On May 1, 2019 we received funds from Crown Bridge Partners, LLC ("Crown Bridge") under a Securities Purchase Agreement dated April 18,
2019 (the “SPA”). Under the terms of the SPA, we received a total of $95,000, after an original issue discount of $5,000, and issued a convertible promissory note dated April 18, 2019, in the principal amount of $100,000 (the " Note"). In
addition, we reimbursed Crown Bridge $2,000 for its legal fees. We also issued warrants to purchase 60,606 shares of our common stock (the “Warrant”) associated with this transaction.
The maturity date of the Note is 12 months from April 18, 2019. The Note bears interest at 12% per annum at its face amount, with a
default rate of 15% per annum (or the maximum amount permitted by law). If we prepay the Note through the 180
th
day following the date thereof, we must pay all of
the principal and interest with a prepayment penalty ranging from 135% to 150%. After the 180
th
day we have no further right of prepayment.

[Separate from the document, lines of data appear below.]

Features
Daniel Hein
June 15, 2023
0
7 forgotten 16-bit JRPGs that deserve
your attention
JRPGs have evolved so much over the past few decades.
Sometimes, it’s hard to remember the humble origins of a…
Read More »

Crown Bridge may, at any time, convert all or any part of the outstanding principal of the Note into shares of our common stock at a
price per share equal to 60% (representing a 40% discount rate) of the lowest trading price of the common stock during the 20 trading day period ending on the last complete trading day prior to the date of conversion. If the conversion price is
equal to or lower than $0.35 per share, an additional 15% discount will be applied (resulting in a 55% discount rate, assuming no other adjustments); if we are unable to deliver converted shares via DWAC, an additional 10% discount will be
applied (resulting in a discount rate of 50%, assuming no other adjustments); if we fail to comply with our reporting requirements under the Exchange Act, an additional 15% discount will be applied (resulting in a discount rate of 55%, assuming
no other adjustments); and if we fail to maintain our status as "DTC Eligible" or if at any time the conversion price is lower than $0.10, an additional 10% discount will be applied (resulting in a discount of 65%, assuming no other adjustments
except for the 15% discount due to the conversion price below $0.35). Crown Bridge may not convert the Note to the extent that such conversion would result in beneficial ownership by Crown Bridge and its affiliates of more than 4.99% of our
issued and outstanding common stock. We have also granted piggy-back registration rights for the shares issuable upon conversion of the Note.
The Note contains certain representations, warranties, covenants (both affirmative and negative), and events of default, including if our
common stock is suspended or delisted for trading, or if we are delinquent in our periodic report filings with the SEC. In the event of a default, at the option of Crown Bridge, it may consider the Note immediately due and payable and the
amount of repayment increases to 150% of the outstanding balance of the Note. The Note also grants Crown Bridge a right of first refusal for any future capital raises or financings by us. It also contains a most favored nations provision for
any more favorable terms in future financing transactions by us.
The Warrant may be exercised at any time through the second anniversary date of the Note. The exercise price per share of common stock
under the Warrant is $1.65 per share, subject to adjustment, including cashless exercise. The Warrant also contains a most favored nations provision.